--- SOURCE TEXT ---
Hegel and the Freedom of Moderns

Hegel and the Freedom of Moderns book cover

Hegel and the Freedom of Moderns

Author(s): Domenico Losurdo (Author), Jon Morris (Translator), Marella Morris (Translator)

  • Publisher: Duke University Press Books
  • Publication Date: 18 Aug. 2004
  • Language: English
  • Print length: 400 pages
  • ISBN-10: 0822332531
  • ISBN-13: 9780822332534

Book Description

Available in English for the first time, Hegel and the Freedom of Moderns revives discussion of the major political and philosophical tenets underlying contemporary liberalism through a revolutionary interpretation of G. W. F. Hegel’s thought. Domenico Losurdo,one of the world’s leading Hegelians, reveals that the philosopher was fully engaged with the political controversies of his time. In so doing, he shows how the issues addressed by Hegel in the nineteenth century resonate with many of the central political concerns of today, among them questions of community, nation, liberalism, and freedom. Based on an examination of Hegel’s entire corpus—including manuscripts, lecture notes, different versions of texts, and letters—Losurdo locates the philosopher’s works within the historical contexts and political situations in which they were composed.

Hegel and the Freedom of Moderns persuasively argues that the tug of war between “conservative” and “liberal” interpretations of Hegel has obscured and distorted the most important aspects of his political thought. Losurdo unravels this misleading dualism and provides an illuminating discussion of the relation between Hegel’s political philosophy and the thinking of Karl Marx and Friedrich Engels. He also discusses Hegel’s ideas in relation to the pertinent writings of other major figures of modern political philosophy such as Jean-Jacques Rousseau, John Locke, Edmund Burke, John Stuart Mill, Jeremy Bentham, Karl Popper, Norberto Bobbio, and Friedrich Hayek.

Editorial Reviews

Review

Hegel and the Freedom of Moderns constitutes an extremely valuable and original contribution to the study of the genealogy of modernity and of bourgeois culture.”—Joseph A. Buttigieg, editor, The Prison Notebooks of Antonio Gramsci

“Domenico Losurdo is one of the great contemporary authorities on Hegel; his work needs to be known in the English-speaking world.”—Fredric Jameson, Duke University

From the Back Cover

“”Hegel and the Freedom of Moderns” constitutes an extremely valuable and original contribution to the study of the genealogy of modernity and of bourgeois culture.”–Joseph A. Buttigieg, editor, “The Prison Notebooks of Antonio Gramsci”

About the Author

Domenico Losurdo is Professor of Philosophy at the University of Urbino and President of the International Hegel-Marx Society for Dialectical Thought. He is the author of numerous books in Italian.

Excerpt. © Reprinted by permission. All rights reserved.

Hegel and the Freedom of Moderns

By Domenico Losurdo

Duke University Press

Copyright © 2004 Domenico Losurdo
All right reserved.

--- INSTRUCTION A ---
The book listing names several major figures of modern political philosophy, besides Marx and Engels, whose writings are discussed in relation to Hegel's ideas. List all of them.
The book listing and the records have no connection to each other.

--- DATA FOR PROCESSING ---
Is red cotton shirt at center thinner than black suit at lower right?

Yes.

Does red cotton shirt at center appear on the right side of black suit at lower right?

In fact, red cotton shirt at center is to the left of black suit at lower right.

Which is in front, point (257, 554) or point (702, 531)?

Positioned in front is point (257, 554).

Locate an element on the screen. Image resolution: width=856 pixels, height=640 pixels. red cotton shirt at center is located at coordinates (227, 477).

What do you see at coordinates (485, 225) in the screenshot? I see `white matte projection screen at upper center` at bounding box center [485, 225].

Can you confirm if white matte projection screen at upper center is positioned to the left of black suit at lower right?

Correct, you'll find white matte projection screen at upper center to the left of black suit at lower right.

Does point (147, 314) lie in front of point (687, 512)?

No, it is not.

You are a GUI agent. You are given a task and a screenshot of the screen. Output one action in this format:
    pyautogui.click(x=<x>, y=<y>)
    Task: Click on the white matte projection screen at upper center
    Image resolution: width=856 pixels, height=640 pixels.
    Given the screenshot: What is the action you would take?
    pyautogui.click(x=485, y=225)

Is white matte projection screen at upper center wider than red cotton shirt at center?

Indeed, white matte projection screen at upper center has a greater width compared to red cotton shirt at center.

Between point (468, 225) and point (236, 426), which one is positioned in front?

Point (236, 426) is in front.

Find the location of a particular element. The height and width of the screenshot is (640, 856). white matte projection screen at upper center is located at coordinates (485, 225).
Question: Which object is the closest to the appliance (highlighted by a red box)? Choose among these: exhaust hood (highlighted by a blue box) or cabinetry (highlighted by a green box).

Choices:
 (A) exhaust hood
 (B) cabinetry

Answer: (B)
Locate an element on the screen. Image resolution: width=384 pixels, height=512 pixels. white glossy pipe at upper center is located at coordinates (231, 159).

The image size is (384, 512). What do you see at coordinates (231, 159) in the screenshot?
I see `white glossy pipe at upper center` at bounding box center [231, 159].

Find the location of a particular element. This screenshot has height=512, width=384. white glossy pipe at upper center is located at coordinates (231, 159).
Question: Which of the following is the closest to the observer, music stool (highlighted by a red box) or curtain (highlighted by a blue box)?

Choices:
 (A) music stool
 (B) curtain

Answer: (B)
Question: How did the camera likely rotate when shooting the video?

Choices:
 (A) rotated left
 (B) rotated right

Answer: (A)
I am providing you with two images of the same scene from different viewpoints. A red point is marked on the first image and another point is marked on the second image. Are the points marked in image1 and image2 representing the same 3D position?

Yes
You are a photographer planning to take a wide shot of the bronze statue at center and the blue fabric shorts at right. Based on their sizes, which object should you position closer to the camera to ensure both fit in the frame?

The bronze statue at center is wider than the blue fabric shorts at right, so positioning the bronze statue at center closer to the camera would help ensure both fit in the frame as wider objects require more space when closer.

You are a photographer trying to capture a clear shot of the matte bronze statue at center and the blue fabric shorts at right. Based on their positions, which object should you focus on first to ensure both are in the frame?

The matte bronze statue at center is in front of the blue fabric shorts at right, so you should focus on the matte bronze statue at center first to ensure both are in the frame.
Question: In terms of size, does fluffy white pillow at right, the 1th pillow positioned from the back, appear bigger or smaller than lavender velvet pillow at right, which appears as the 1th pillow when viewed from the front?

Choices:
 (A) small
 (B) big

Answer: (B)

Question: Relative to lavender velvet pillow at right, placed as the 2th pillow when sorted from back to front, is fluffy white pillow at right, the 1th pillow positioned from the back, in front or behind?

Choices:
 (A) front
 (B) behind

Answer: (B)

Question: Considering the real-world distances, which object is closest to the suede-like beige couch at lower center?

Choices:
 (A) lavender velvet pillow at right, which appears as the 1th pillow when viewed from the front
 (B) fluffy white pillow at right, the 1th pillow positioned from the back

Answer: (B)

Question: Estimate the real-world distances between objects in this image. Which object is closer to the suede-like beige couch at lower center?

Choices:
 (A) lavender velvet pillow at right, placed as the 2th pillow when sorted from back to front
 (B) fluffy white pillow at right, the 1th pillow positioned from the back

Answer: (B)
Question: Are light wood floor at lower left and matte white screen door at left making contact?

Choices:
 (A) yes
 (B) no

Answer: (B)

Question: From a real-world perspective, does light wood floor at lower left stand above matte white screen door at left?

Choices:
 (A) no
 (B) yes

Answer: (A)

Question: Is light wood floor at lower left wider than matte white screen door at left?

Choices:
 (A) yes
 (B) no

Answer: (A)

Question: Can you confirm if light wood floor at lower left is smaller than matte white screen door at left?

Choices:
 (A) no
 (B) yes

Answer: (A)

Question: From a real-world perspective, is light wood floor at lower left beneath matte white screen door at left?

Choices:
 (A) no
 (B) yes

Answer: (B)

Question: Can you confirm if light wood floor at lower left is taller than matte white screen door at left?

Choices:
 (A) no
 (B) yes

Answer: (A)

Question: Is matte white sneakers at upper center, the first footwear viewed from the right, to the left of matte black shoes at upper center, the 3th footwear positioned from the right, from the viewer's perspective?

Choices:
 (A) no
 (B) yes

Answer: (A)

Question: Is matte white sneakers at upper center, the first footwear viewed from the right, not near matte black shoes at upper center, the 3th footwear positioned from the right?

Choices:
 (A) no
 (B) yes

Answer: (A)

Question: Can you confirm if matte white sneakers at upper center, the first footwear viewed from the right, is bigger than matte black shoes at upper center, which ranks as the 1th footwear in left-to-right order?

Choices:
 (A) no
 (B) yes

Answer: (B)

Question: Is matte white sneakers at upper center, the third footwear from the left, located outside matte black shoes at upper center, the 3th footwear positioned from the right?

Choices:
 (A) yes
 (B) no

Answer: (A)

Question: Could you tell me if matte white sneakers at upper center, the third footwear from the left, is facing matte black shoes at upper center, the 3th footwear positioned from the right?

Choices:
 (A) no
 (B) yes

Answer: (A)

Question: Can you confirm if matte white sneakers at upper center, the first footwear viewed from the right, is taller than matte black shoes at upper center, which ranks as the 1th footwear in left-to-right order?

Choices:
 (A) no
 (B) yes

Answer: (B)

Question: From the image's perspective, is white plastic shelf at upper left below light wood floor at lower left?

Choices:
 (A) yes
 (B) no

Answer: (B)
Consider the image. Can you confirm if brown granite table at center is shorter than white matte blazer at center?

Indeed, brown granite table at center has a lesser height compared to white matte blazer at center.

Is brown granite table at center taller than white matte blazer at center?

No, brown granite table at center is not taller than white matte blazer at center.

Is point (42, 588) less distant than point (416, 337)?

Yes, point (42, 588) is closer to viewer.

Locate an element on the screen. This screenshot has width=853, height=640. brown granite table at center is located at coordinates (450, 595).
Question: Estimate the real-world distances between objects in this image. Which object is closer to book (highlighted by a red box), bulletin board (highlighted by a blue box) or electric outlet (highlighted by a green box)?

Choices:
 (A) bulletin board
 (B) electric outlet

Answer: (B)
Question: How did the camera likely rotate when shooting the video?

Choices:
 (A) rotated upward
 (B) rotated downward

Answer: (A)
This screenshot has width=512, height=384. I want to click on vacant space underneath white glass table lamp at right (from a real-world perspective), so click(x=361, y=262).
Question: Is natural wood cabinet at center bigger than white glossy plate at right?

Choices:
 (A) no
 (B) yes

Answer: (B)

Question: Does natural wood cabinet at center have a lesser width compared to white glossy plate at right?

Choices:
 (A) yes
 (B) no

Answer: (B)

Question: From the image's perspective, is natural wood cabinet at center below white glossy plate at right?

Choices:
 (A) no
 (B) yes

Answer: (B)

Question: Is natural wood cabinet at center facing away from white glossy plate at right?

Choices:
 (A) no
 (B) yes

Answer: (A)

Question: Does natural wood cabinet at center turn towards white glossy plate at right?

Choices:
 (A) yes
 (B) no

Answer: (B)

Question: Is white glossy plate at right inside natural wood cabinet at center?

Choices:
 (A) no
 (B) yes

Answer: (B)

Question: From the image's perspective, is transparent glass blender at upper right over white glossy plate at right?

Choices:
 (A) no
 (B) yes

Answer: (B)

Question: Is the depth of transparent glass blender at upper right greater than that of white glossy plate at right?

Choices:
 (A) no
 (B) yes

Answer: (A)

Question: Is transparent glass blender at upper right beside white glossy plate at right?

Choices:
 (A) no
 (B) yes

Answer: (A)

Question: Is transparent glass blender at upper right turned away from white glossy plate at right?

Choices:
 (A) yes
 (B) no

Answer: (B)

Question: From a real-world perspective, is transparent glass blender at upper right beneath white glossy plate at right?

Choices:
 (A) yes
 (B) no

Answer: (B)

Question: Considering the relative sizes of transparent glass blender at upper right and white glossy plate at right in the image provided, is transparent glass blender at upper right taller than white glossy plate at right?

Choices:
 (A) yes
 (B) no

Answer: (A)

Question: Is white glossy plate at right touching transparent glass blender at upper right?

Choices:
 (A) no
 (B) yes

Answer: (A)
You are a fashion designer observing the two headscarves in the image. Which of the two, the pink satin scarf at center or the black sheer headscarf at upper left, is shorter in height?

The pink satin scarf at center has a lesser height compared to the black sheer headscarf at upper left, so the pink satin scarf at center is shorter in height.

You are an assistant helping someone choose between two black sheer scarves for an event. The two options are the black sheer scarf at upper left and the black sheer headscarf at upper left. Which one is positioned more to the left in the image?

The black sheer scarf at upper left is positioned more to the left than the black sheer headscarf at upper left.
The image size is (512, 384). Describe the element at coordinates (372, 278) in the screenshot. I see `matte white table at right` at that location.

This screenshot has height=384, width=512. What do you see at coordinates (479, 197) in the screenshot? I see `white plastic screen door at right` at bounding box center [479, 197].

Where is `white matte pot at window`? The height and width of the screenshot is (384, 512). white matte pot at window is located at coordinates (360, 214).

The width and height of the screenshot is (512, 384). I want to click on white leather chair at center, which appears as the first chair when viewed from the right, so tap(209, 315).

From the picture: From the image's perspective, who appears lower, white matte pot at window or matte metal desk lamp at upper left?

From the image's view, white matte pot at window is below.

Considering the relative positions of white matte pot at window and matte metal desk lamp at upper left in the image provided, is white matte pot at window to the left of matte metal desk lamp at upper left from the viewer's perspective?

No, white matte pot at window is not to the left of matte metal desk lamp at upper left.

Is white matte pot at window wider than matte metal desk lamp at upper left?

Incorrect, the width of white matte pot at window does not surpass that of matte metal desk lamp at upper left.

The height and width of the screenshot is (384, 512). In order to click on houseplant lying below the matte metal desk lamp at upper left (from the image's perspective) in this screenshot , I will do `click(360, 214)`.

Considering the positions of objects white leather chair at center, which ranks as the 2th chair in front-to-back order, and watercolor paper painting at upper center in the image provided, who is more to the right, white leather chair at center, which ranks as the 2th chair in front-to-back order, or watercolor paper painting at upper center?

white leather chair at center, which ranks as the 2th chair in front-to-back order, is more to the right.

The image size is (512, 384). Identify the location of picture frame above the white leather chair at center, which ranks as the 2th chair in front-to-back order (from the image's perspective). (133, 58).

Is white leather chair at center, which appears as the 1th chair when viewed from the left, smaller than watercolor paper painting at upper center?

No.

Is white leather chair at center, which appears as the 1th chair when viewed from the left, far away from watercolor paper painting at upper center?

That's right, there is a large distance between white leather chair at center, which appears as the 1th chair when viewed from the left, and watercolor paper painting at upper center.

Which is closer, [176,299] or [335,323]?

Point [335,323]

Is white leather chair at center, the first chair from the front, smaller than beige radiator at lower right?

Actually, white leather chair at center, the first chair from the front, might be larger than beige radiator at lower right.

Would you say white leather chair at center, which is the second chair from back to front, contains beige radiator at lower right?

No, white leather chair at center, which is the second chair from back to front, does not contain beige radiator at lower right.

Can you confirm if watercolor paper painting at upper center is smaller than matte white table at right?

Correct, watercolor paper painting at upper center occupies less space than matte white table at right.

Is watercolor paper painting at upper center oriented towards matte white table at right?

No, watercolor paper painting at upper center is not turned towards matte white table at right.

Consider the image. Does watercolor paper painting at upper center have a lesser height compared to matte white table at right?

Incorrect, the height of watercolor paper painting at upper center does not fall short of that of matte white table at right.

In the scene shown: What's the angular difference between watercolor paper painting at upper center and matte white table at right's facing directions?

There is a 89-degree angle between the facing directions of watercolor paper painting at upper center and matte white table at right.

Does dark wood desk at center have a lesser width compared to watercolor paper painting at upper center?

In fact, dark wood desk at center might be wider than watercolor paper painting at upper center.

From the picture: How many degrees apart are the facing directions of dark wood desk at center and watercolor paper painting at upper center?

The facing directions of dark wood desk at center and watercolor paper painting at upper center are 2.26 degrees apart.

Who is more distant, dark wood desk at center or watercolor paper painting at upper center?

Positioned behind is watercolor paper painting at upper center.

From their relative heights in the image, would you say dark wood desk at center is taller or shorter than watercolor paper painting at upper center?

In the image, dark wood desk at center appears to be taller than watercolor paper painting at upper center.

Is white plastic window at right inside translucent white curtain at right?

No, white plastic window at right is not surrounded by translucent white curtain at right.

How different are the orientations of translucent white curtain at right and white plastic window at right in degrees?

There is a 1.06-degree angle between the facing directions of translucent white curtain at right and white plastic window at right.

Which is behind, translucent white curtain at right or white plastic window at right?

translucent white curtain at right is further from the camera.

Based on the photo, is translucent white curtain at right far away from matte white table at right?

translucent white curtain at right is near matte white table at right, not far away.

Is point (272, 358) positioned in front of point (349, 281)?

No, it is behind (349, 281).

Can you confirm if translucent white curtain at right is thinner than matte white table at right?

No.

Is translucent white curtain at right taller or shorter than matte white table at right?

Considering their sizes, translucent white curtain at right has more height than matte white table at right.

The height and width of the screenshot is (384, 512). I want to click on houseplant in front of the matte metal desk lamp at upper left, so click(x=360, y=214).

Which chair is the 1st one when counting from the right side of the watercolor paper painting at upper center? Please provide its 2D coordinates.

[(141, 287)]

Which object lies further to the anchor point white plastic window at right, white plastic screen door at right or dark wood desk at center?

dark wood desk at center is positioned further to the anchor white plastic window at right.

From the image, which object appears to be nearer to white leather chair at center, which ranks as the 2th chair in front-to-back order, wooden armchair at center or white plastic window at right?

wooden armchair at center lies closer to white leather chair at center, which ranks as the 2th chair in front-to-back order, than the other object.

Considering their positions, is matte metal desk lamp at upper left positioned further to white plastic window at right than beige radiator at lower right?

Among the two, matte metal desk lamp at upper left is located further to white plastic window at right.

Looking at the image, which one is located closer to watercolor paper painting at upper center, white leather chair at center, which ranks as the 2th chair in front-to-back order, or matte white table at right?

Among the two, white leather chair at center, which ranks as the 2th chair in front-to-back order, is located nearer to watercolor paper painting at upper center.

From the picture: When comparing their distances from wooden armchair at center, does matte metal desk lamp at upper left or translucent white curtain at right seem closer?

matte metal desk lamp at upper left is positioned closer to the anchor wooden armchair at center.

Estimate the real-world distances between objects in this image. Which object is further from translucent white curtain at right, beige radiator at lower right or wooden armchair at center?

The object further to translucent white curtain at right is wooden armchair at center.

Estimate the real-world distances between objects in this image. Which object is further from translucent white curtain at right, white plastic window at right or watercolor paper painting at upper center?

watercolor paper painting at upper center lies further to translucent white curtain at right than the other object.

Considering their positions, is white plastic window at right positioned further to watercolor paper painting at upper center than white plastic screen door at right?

--- INSTRUCTION B ---
Reproduce as a numbered list, skipping blank lines, only the part of the records that opens with the line containing "Which is in" and closes with the line containing "What do you see at coordinates (485, 225)".

--- FINAL ANSWER A ---
- Jean-Jacques Rousseau
- John Locke
- Edmund Burke
- John Stuart Mill
- Jeremy Bentham
- Karl Popper
- Norberto Bobbio
- Friedrich Hayek

--- FINAL ANSWER B ---
1. Which is in front, point (257, 554) or point (702, 531)?
2. Positioned in front is point (257, 554).
3. Locate an element on the screen. Image resolution: width=856 pixels, height=640 pixels. red cotton shirt at center is located at coordinates (227, 477).
4. What do you see at coordinates (485, 225) in the screenshot? I see `white matte projection screen at upper center` at bounding box center [485, 225].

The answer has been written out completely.